When I received the calculator, at first I thought it was dead. I hooked it up to my power supply and started measuring all the supply voltages. To my surpris after turning it of and back on it worked. I put it back togather thinking that I had probably fixed it by unknowingly resoldering a bad solder joint. Well, next time I turned it on it did not work anymore.
Then I found your article and could reproduce the problem. Cooling the calculator doubled the clock signal on pin 20. I inserted the resistor (by the way, is it 20k because it is on pin 20 ;-P or how did you get to that value?) and now it continues to work even when I cool it down.
I still can't really belive this solved the issue, but it does look like it so far. I recon it is noise getting into the ACT that causes the problem. Red is the signal at the ACT, blue at the other end of the resistor:
[Image: lecroy20xjoy4.jpg]
I wonder where the noise comes from, maybe in reality this is a bad capacitor somewhere that causes it.
Did you try and replace capacitors to solve the problem?
Anyhow, I seem to have a working HP27 now and am happy Smile

Thanks, Katie!

Harald

Edit: I just had to open the calculator again and check. There was quite a lot of noise on the battery voltage. I replaced the cap and it did get a lot quieter. No change on the clock signal (I think this is actually the sync signal) though. Some of the pins on the RAM/ROM chip are unconnected and have noise on them. Grounding these didn't change anything either. So I am non the wiser where the noise is coming from....
(10-15-2015 08:40 AM)Harald Wrote: [ -> ]I seem to have just "repaired" my newly acquried HP 27 by inserting a 20k resistor into the 1.6kHz clock line.....

Congratulations for having a working HP-27 now!

The clock line is actually called SYNC. Katie discovered, that the SYNC line shows 1.6 kHz when the calculator works correctly and 3.2 kHz if it doesn't. This is true, but depends on the instructions executed.

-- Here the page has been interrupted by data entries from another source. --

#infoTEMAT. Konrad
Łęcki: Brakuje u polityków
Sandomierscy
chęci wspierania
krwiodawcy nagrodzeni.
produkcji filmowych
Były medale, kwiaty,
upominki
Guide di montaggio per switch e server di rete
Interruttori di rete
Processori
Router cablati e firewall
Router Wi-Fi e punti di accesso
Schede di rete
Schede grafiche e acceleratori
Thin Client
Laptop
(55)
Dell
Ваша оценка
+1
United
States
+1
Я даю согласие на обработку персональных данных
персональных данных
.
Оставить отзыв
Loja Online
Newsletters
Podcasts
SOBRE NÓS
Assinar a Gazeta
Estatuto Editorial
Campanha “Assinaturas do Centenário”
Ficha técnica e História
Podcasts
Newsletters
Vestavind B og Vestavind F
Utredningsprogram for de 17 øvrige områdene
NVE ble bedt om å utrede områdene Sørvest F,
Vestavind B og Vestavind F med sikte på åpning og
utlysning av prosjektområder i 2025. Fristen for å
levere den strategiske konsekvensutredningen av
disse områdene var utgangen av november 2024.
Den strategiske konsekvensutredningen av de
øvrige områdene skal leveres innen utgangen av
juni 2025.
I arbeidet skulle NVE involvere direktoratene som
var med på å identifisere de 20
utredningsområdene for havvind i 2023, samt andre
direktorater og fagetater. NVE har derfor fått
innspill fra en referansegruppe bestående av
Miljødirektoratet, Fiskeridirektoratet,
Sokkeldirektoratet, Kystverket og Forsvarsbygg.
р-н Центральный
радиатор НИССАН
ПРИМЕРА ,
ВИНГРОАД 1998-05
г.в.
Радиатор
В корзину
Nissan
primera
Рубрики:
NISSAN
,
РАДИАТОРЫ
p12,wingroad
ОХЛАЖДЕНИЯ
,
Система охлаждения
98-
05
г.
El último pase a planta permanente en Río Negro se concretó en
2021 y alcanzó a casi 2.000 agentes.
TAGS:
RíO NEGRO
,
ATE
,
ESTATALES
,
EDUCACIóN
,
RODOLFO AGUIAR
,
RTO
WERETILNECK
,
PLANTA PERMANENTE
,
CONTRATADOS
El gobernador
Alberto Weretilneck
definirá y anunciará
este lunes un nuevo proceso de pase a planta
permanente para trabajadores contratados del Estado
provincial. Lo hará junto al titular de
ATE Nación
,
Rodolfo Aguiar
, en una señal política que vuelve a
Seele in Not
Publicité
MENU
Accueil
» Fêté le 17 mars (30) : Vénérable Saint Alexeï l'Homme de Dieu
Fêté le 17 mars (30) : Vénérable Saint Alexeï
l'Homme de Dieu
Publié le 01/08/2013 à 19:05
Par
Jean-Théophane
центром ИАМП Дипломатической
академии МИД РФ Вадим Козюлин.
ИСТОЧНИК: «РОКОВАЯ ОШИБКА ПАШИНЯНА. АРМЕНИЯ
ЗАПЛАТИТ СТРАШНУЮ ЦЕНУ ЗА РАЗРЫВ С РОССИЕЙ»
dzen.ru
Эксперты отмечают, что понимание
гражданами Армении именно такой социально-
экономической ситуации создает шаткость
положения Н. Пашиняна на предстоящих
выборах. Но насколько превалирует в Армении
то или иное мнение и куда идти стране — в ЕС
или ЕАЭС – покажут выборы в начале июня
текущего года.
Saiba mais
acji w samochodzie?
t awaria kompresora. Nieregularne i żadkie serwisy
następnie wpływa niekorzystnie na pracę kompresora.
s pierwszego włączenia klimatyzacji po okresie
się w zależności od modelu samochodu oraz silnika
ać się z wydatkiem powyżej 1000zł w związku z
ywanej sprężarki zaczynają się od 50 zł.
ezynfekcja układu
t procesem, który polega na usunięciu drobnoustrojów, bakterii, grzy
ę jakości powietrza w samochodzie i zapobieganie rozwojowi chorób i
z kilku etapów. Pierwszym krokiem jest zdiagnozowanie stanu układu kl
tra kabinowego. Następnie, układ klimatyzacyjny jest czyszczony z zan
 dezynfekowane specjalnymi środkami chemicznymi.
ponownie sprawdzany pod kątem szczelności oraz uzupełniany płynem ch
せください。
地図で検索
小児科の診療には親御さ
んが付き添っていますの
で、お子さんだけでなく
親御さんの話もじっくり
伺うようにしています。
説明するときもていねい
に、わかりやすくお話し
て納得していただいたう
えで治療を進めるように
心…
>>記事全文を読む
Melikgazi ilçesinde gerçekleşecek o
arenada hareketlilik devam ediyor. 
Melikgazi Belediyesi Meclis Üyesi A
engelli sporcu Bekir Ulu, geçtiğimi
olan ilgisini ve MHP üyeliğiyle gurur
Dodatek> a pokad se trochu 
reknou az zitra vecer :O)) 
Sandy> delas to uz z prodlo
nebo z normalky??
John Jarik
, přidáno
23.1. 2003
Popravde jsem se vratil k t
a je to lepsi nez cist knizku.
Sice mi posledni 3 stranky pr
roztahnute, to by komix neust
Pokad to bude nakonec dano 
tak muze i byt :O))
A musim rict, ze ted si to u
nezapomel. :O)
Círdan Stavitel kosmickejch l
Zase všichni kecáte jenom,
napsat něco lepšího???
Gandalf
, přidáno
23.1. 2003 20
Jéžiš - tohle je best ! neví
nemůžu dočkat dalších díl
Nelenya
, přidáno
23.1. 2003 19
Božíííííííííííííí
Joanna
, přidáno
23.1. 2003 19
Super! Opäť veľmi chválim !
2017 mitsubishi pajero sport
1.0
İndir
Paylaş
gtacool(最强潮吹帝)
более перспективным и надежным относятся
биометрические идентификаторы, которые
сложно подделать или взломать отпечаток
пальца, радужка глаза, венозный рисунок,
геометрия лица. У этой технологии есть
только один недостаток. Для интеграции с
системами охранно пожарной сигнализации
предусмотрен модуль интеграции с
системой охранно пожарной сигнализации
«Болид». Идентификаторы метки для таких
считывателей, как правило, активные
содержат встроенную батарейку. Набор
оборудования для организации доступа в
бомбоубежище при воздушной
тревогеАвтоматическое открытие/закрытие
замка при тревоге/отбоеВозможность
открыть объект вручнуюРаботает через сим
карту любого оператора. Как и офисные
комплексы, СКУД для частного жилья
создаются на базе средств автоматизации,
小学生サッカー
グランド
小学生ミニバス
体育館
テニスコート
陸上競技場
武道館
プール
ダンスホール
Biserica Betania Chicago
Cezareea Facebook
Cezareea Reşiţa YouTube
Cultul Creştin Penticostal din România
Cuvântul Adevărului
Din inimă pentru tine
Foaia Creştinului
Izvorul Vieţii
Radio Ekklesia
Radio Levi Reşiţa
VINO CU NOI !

The SYNC line is high for 55 us in each 308 us instruction cycle, except for "go to" instructions. What you see on your scope is the idle loop, when the calculator waits for key pressed, which is a repeatedly loop of a test instruction followed by a go to instruction.

Code:

loop:  if 0 = s key  15     ; is no key pressed ? status bit 15 = 0        
         then go to loop    ; then test again

This generates a SYNC pulse every second instruction cycle, which results in a 1.6 kHz signal. If the calculator fails to stay inside the idle loop, perhaps because of executing permanently nop instructions, the SYNC pulse is given every instruction cycle and results in a 3,2 kHz signal.

The reason why the SYNC signal is not given in "go to" instructions is to prevent peripheral chips like RAMs to interpret the "go to" address as an opcode.

Bernhard
This was 13 years ago, so my memory of the repair is a little fuzzy. However I think that the idea of limiting the current into the sync pin occurred to me becasue the calculator failed at low temperatures, meaning that probably more current was flowing. I experimented with a few different current limited resistor values and found that 20K worked! As I recall many other values worked too, but this was in the middle of the range.

Over the years several people reported that this fix worked for them -- although it doens't always work -- I'm glad that you found it useful too.